DWA is struggling to produce successful new movies, which is a big issue as some of its most popular franchises, like Shrek and Madagascar, have grown stale.

No, DreamWorks is not Disney

The primary bullish argument for DWA is that the company can become “the next Disney (DIS)”, a full-fledged media empire where box office revenue is supplemented by merchandise, TV shows, and a variety of events featuring characters from the movies.

It’s true that DWA has emphasized these segments more in recent years, and they’ve had some success in that area. Total non-feature film revenue increased by 24% last year. However, non-film revenue still accounted for just 29% of total revenues and wasn’t able to offset the declining film revenue last year, as total revenues for the year dropped 6%.

The company is making the right moves by trying to find new ways to monetize its films, but bulls that compare it to Disney are significantly overstating the growth potential of these new businesses. Disney has resources, history, and brand power that dwarfs DWA. Disney’s advertising budget alone in 2013 was 30% larger than DWA’s current market cap.

Moreover, Disney’s 90-year history means that it has substantially more in the way of iconic characters to market than DWA. Disney is still producing hits as well. Frozen just became the top grossing animated movie of all time.

For all the focus put on corporate strategy at Disney and DWA, everything still comes back to the films. Without high quality original content, there is no merchandising or other strategy. People don’t typically buy a lot of merchandise for box office busts or watch TV shows based on movies they haven’t seen.

For DWA to succeed long-term, it needs to revitalize its slumping feature films. Unfortunately, competition for audience dollars in the animated film industry is growing more intense. In addition to Disney, Warner Bros. (TWX) and Universal Pictures (CMCSA) have recently created solid franchises with The Lego Movie and the Despicable Me movies.

Without compelling evidence that DWA can get back to consistently producing hits as it did in the mid-2000’s, it’s hard to see how DWA can reverse the downtrend in profitability and achieve significant growth.

Valuation Implies a Dream Scenario

Even though the stock is down 30% this year, DWA remains significantly overvalued. Specifically, its valuation of ~$25/share implies that the company will grow NOPAT by 19% compounded annually for 11 years.

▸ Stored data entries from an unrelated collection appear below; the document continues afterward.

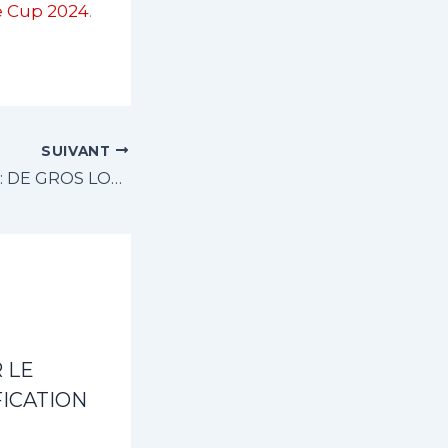
le Cup 2024
.
SUIVANT
TOMBOLA 2024 : DE GROS LOTS SONT EN JEUX CETTE ANNEE
 LE
ICATION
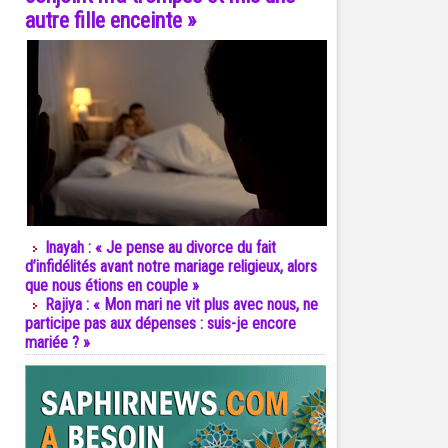
autre fille enceinte »
Inayah : « Je pense au divorce du fait
d’infidélités avant notre mariage religieux, alors
que nous étions en couple »
Rajiya : « Mon mari ne vit plus avec nous, ne
participe pas aux dépenses : suis-je encore
mariée ? »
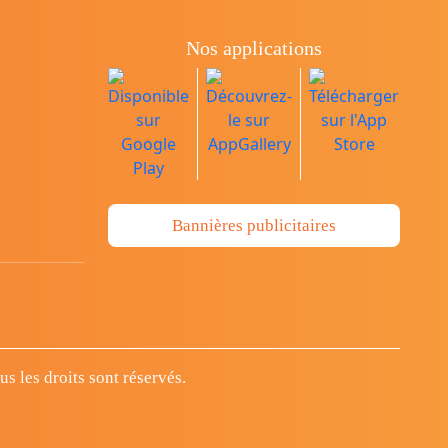
Nos applications
Bannières publicitaires
 les droits sont réservés.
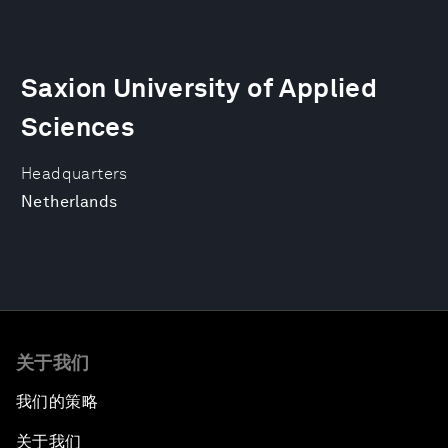
Saxion University of Applied
Sciences
Headquarters
Netherlands
关于我们
我们的策略
关于我们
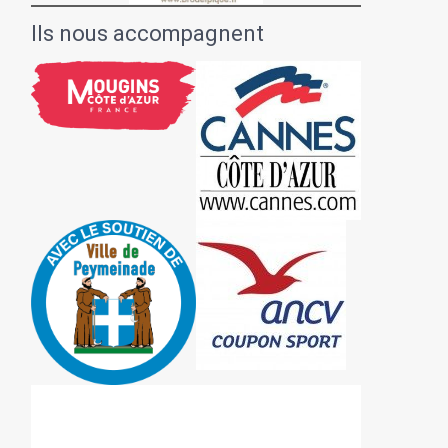
Ils nous accompagnent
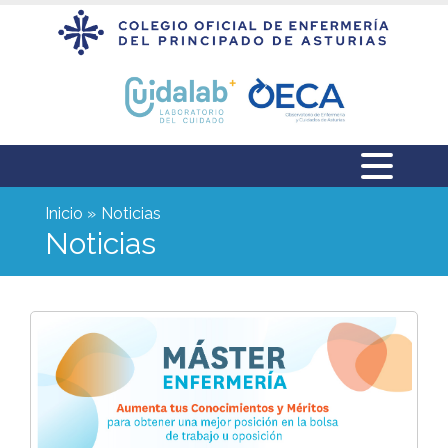
Inicio
Noticias
Noticias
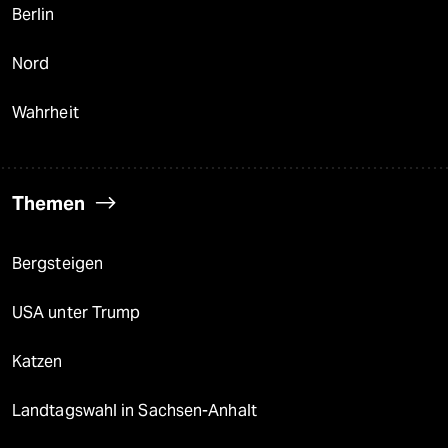
Berlin
Nord
Wahrheit
Themen
Bergsteigen
USA unter Trump
Katzen
Landtagswahl in Sachsen-Anhalt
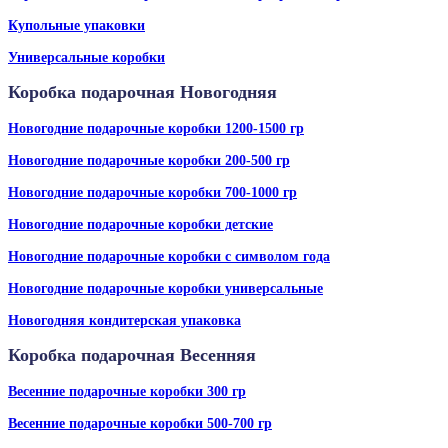
Купольные упаковки
Универсальные коробки
Коробка подарочная Новогодняя
Новогодние подарочные коробки 1200-1500 гр
Новогодние подарочные коробки 200-500 гр
Новогодние подарочные коробки 700-1000 гр
Новогодние подарочные коробки детские
Новогодние подарочные коробки с символом года
Новогодние подарочные коробки универсальные
Новогодняя кондитерская упаковка
Коробка подарочная Весенняя
Весенние подарочные коробки 300 гр
Весенние подарочные коробки 500-700 гр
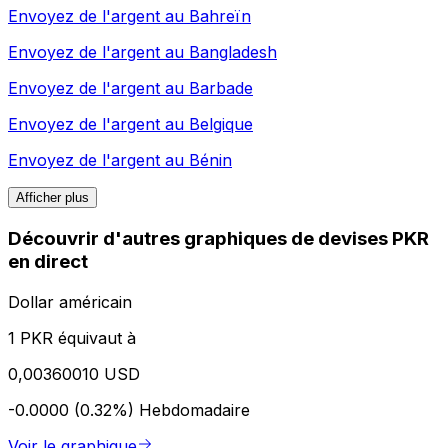
Envoyez de l'argent au
Bahreïn
Envoyez de l'argent au
Bangladesh
Envoyez de l'argent au
Barbade
Envoyez de l'argent au
Belgique
Envoyez de l'argent au
Bénin
Afficher plus
Découvrir d'autres graphiques de devises PKR
en direct
Dollar américain
1 PKR équivaut à
0,00360010 USD
-0.0000 (0.32%)
Hebdomadaire
Voir le graphique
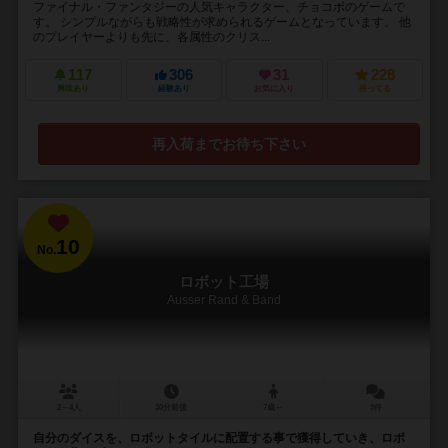
ファイナル・ファンタジーの人気キャラクター、チョコボのゲームで
す。 シンプルながらも戦略性が求められるゲームとなっています。 他
のプレイヤーよりも先に、各属性のクリス...
117
306
31
228
興味あり
経験あり
お気に入り
持ってる
再入荷までお待ち下さい
10
No.
ロボット工場
Ausser Rand & Band
2～4人
30分前後
7歳～
3件
自分のダイスを、ロボットタイルに配置する事で獲得していき、ロボ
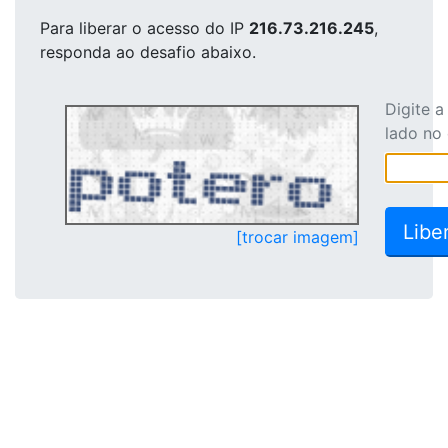
Para liberar o acesso
do IP
216.73.216.245
,
responda ao desafio abaixo.
Digite 
lado no
[trocar imagem]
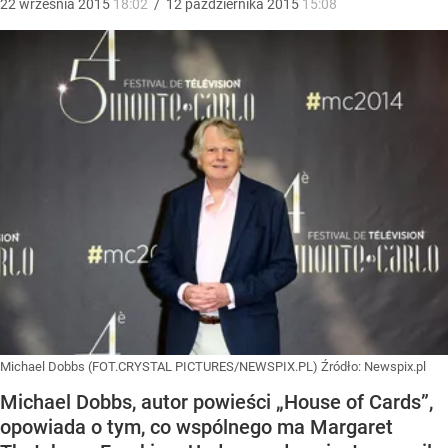
22
września
2015
18:02
/
12
października
2015
15:08
Michael Dobbs (FOT.CRYSTAL PICTURES/NEWSPIX.PL)
Źródło:
Newspix.pl
Michael Dobbs, autor powieści „House of Cards”,
opowiada o tym, co wspólnego ma Margaret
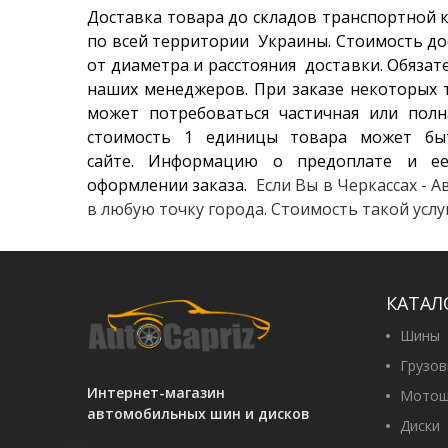
10 790 г
Доставка товара до складов транспортной 
по всей территории Украины. Стоимость до
от диаметра и расстояния доставки. Обязат
Vredeste
наших менеджеров. При заказе некоторых т
9 980 гр
может потребоваться частичная или полн
стоимость 1 единицы товара может бы
сайте. Информацию о предоплате и ее
оформлении заказа.
Если Вы в Черкассах - 
в любую точку города. Стоимость такой усл
КАТАЛ
Шины
Грузо
Интернет-магазин
Мотош
автомобильных шин и дисков
Диски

After what this company has done for the past decade, it seems overly optimistic to predict such high profit growth going forward.

Even a solid growth scenario of 10% NOPAT growth compounded annually for 10 years yields a present value of just $9.50/share, a 60% downside to the current valuation. I have trouble believing DWA could exceed 10% profit growth for 10 years, but I could definitely see it doing worse than that.

Currently, everything is going against this stock. Momentum is negative, the valuation is still high, and profits are on a long-term downward trend. The stock needs a positive catalyst in order to stop its free fall, and I don’t expect one to materialize.

Funds that hold DWA

Investors should also avoid AmericaFirst Quantitative Funds: AmericaFirst Seasonal Trends Fund (STQAX) due to its 3.8% allocation to DWA and Dangerous rating.

Sam McBride contributed to this report.

Disclosure: David Trainer and Sam McBride receive no compensation to write about any specific stock, sector, or theme.